The ITC SWG asserts that the proposed standard does not make clear how entities should work together when addressing security concerns across a communication network link.  If both entities work with CIP Standard assumptions on both ends of a communication network, some support for joint handling of issues could be made clear.  However, if only one entity is CIP-compliant for a given link, the current standard draft does not make clear the extent of protection expected for the data.  The Standard should provide more information on the ownership of obligations for protecting the entire link.

It is unclear whether the addition of CIP-012 affects the exemptions of communication networks in any of the applicability sections of other standards (CIP-002 through CIP-011). The SWG requests clarification that CIP-012 fills in some of the gap created the CIP-002 – CIP-011 third party telecommunications exemption (4.2.3.2. Cyber Assets associated with communication networks and data communication links between discrete Electronic Security Perimeters.)

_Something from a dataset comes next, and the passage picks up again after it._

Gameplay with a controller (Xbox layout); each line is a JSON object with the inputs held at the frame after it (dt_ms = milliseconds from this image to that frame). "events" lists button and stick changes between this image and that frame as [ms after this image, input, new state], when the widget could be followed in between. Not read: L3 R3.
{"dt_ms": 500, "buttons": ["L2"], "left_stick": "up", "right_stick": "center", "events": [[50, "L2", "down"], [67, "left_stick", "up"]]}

It has been ten years since the SANDIA report (“Secure ICCP Considerations and Recommendations”), the only detailed report on this subject which could be considered close having entered mainstream awareness in the industry.  Today, as ten years ago, Secure ICCP is not a viable choice for utilities, if only due to limited community experience and vendor support, not to mention the complexities of key management. The transition strategies that SANDIA discusses – Layer 3 protection using IPsec and Layer 2 protection with hardware encryption – remain today’s target solutions.

WECC, and specifically the WECC DEMSWG (Data Exchange and EMS Working Group) has been working with Pacific Northwest National Laboratory (PNNL) for some time on a new evaluation of Secure ICCP.  PNNL recently completed their work and presented the results to DEMSWG in 2016.  The PNNL study functionally succeeded but with enough limitations that PNNL was prompted to conclude that it would be difficult to make a business case for implementing Secure ICCP when other solutions are available.

IPsec is a viable alternative.  Over MPLS, IPsec could secure GRE tunnels between CE routers.  Challenges with this approach include the possibility of having to hire a third party to manage certificates and IPsec links, especially for ISOs that do not manage their own MPLS networks.

The ITC SWG position on security architecture is that business transactions (such as ICCP) should not be tightly coupled with encryption technologies.  Solutions should prefer network overlays versus security extensions to a protocol (such as Secure ICCP or DNP3 SA).

The security architecture should prefer least-latent encryption solutions at the Ethernet or IP layers of the network stack.  MACsec (802.1AE) models the spirit of an optimal solution within a metro area – could it scale wider?

The ITC SWG’s overall position on Secure ICCP is that it represents too much reliability risk.  The ITC SWG is concerned about the lack of open standards and protocols available to meet the confidentiality and integrity security objectives of CIP-012.  Assuming that a solution involves encryption, the only two open standards and protocols that can meet the CIP-012 security objectives are IPsec and TLS.  The potential for vendor leverage in such a small open solution space is large.  Vendor-managed MPLS networks, typical among utilities, already entrench high annual telecommunication costs in utility budgets.  Security vendors continue to benefit from the expense of establishing layered cyber defenses.  Open Source solutions provide a cost and agility refuge from this lopsided value chain without compromising defense layers.  The trend toward managed services makes the cost problem worse for utilities, especially in the context of insufficiently evaluated risk.  Vendor leverage only grows given the practical consideration that all the communicating parties in a WAN of connected real-time Control Centers would need to adopt a common solution in order to minimize complexity and cost.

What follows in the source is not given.